Die Berufsbezeichnung „Übersetzer“ ist nicht geschützt. Jeder kann sich so nennen und jeder macht seine eigenen Preise. Da der Deutsche im Allgemeinen und der freiberufliche Übersetzer im Besonderen gerne ein Staatsgeheimnis aus seinem Verdienst macht, gibt es für alle, die keinen Zugriff auf den Honorarspiegel des BDÜ haben, kaum eine Möglichkeit, herauszufinden, was ein „marktüblicher Preis“ ist.
Nun gibt es diese verführerischen Portale, oft für Handwerker, z. B. My Hammer, Blauarbeit, Machdudas und wie sie alle heißen, es gibt jedoch auch Portale speziell für Übersetzer. Meist werden diese von Übersetzungsagenturen genutzt und diese kennen die „marktüblichen Preise“ – die jedoch in jedem Land unterschiedlich sind. In Indien sind 3 Cent pro Wort vermutlich ein marktüblicher Preis, eine Agentur aus Indien wird selten mehr als 3 Cent pro Wort zahlen können und Übersetzer aus Indien sind durchaus bereit, für 3 Cent pro Wort zu arbeiten.
In Deutschland, das dürfte jeden klar sein, liegt der marktübliche Preis deutlich höher als in Indien und genau deshalb rege ich mich so furchtbar darüber auf, was heute passiert ist: In eben diesem besagten und üblicherweise von Agenturen verwendeten Portal postete ein Direktkunde eine Ausschreibung. Nicht irgendein Direktkunde – das Unternehmen Glossybox war’s. Die Glossybox erfreut sich größter Beliebtheit und auch ich habe mir mal testweise eine zusenden lassen – es handelt sich um Geschenkboxen mit Kosmetikprodukten zum Abonnieren. Meine Tochter war begeistert. Aber das nur nebenbei; Glossybox hat also eine Ausschreibung zur Übersetzung der aus 6.000 Wörtern bestehenden FAQ aus dem Englischen ins Deutsche gepostet und hierfür ein Budget von 2,6 bis 3,3 Cent pro Wort angegeben. Im Durchschnitt also ganze 3 Cent pro Wort. Nun muss man nicht innerhalb dieser Preisspanne bieten; man kann jedoch durchaus davon ausgehen, dass ein Übersetzer gesucht wird, der für diesen Preis arbeitet. Eine kostenlose Probeübersetzung sollte natürlich auch angefertigt werden. Deadline ist interessanterweise der 1. April – Ostermontag, sagt mein Kalender. Weiß nicht, wie das in Indien ist, aber hierzulande ist das ein Feiertag.

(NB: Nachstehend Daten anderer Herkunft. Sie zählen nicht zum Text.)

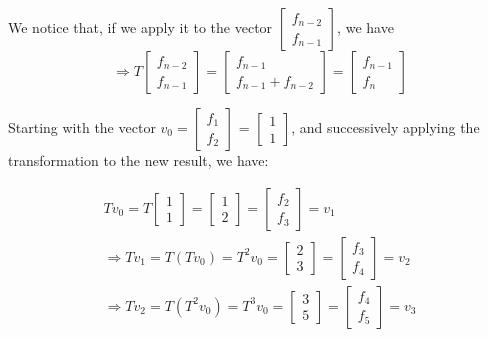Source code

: \documentclass{article}
\begin{document}
We notice that, if we apply it to the vector $\begin{bmatrix}
    f_{n - 2} \\
        f_{n - 1}
\end{bmatrix}$, we have
\begin{equation*}
    \Rightarrow
    T \begin{bmatrix}
        f_{n - 2} \\
        f_{n - 1}
    \end{bmatrix} =
    \begin{bmatrix}
        f_{n - 1} \\
        f_{n - 1} + f_{n - 2}
    \end{bmatrix} =
    \begin{bmatrix}
        f_{n - 1} \\
        f_{n}
    \end{bmatrix}
\end{equation*}

Starting with the vector $v_0 = \begin{bmatrix}
    f_{1} \\
        f_{2}
\end{bmatrix}$ = $\begin{bmatrix}
    1 \\
    1
\end{bmatrix}$, and successively applying the transformation to the new result,
we have:

\begin{equation*}
    \begin{aligned}
    Tv_0 = T\begin{bmatrix}
        1 \\
        1
    \end{bmatrix} = \begin{bmatrix}
        1\\
        2
    \end{bmatrix}=\begin{bmatrix}
        f_2\\
        f_3
    \end{bmatrix} = v_1\\
    \Rightarrow
    Tv_1 = T(Tv_0) = T^2 v_0 =\begin{bmatrix}
        2\\
        3
    \end{bmatrix} = \begin{bmatrix}
        f_3\\
        f_4
    \end{bmatrix}  = v_2 \\
    \Rightarrow
    Tv_2 = T(T^2 v_0) = T^3 v_0 =\begin{bmatrix}
        3\\
        5
    \end{bmatrix} = \begin{bmatrix}
        f_4\\
        f_5
    \end{bmatrix}  = v_3
    \end{aligned}
\end{equation*}
\end{document}
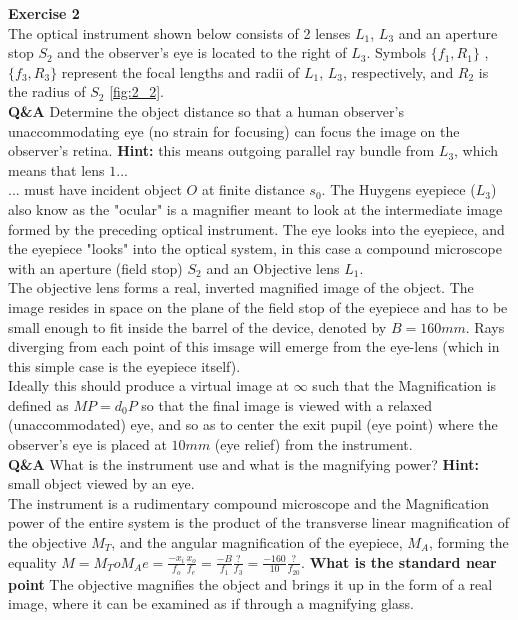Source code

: \documentclass[main.tex]{subfiles}
\begin{document}
\textbf{Exercise 2}\\
The optical instrument shown below consists of 2 lenses $L_1$, $L_3$ and an aperture stop $S_2$ and the observer's eye is located to the right of $L_3$. Symbols $\{f_1 , R_1\}$ , $\{f_3 , R_3\}$ represent the focal lengths and radii of $L_1$, $L_3$, respectively, and $R_2$ is the radius of $S_2$ \ref{fig:2_2}.\\

\textbf{Q\&A} Determine the object distance so that a human observer's unaccommodating eye (no strain for focusing) can focus the image on the observer's retina. \textbf{Hint:} this means outgoing parallel ray bundle from $L_3$, which means that lens $1 ...$\\

... must have incident object $O$ at finite distance $s_0$. The Huygens eyepiece ($L_3$) also know as the "ocular" is a magnifier meant to look at the intermediate image formed by the preceding optical instrument. The eye looks into the eyepiece, and the eyepiece "looks" into the optical system, in this case a compound microscope with an aperture (field stop) $S_2$ and an Objective lens $L_1$.\\

The objective lens forms a real, inverted magnified image of the object. The image resides in space on the plane of the field stop of the eyepiece and has to be small enough to fit inside the barrel of the device, denoted by $B=160mm$. Rays diverging from each point of this imsage will emerge from the eye-lens (which in this simple case is the eyepiece itself).\\ 

Ideally this should produce a virtual image at $\infty$ such that the Magnification is defined as $MP=d_0P$ so that the final image is viewed with a relaxed (unaccommodated) eye, and so as to center the exit pupil (eye point) where the observer's eye is placed at $10mm$ (eye relief) from the instrument.\\



\textbf{Q\&A} What is the instrument use and what is the magnifying power? \textbf{Hint:} small object viewed by an eye.\\

The instrument is a rudimentary compound microscope and the Magnification power of the entire system is the product of the transverse linear magnification of the objective $M_T$, and the angular magnification of the eyepiece, $M_A$, forming the equality $M = M_To M_Ae = \frac{-x_i}{f_o} \frac{x_o}{f_e} = \frac{-B}{f_1} \frac{?}{f_3} = \frac{-160}{10} \frac{?}{f_20}$. \textbf{What is the standard near point} The objective magnifies the object and brings it up in the form of a real image, where it can be examined as if through a magnifying glass.  
\end{document}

Speziell für Glossybox deshalb folgende Rechnung:
Ein Übersetzer übersetzt rund 2.000 Wörter pro Tag. Das mag Ihnen wenig erscheinen, aber Sie müssen ja auch die Zeit für Recherche, Korrekturlesen, Rechnung schreiben usw. einkalkulieren. Der Übersetzer braucht für die 6.000 Wörter der FAQ somit drei Tage. 24 Stunden. Bei 3 Cent pro Wort und 6.000 Wörtern kommt er somit auf einen Stundenlohn von 7,50 Euro – wenn ich richtig unterrichtet bin, entspricht das ziemlich genau dem, was man bei McDoof an der Kasse verdient. Selbst wenn wir von 3.000 Wörter pro Tag und somit 2 Tagen Arbeit ausgehen, kommt unser Übersetzer kaum über 10 Euro pro Stunde – ich kenne keinen Studenten, der für dieses Geld arbeiten würde, von einem ausgebildeten sowie Steuern und Krankenkasse zahlenden Übersetzer ganz zu schweigen.
Und deshalb, liebe Glossybox: Pfui! Bei all den aktuellen Diskussionen über Mindestlöhne mit so einem Dumpingangebot zu kommen! Schämen sollten Sie sich.
Der „marktübliche Preis“ für Übersetzungen aus dem Englischen ins Deutsche für Direktkunden aus Wirtschaft und Industrie liegt übrigens im 14–15 Cent pro Wort. Just for the record.
Susanne Schmidt-Wussow meint
Sagt das der BDÜ-Honorarspiegel? 14-15 Cent für Direktkunden? So viel zahlen ja schon manche Agenturen. Da würde ich doch noch ein bisschen was draufschlagen.
Miriam Neidhardt meint
Moin, Susanne,
ja, die Werte stammen aus der BDÜ-Honorarumfrage – beides sind die „häufigsten Werte“. 15 Cent entsprechen dem Mittelwert: Alle Werte zusammengezählt und durch die Anzahl der Werte geteilt.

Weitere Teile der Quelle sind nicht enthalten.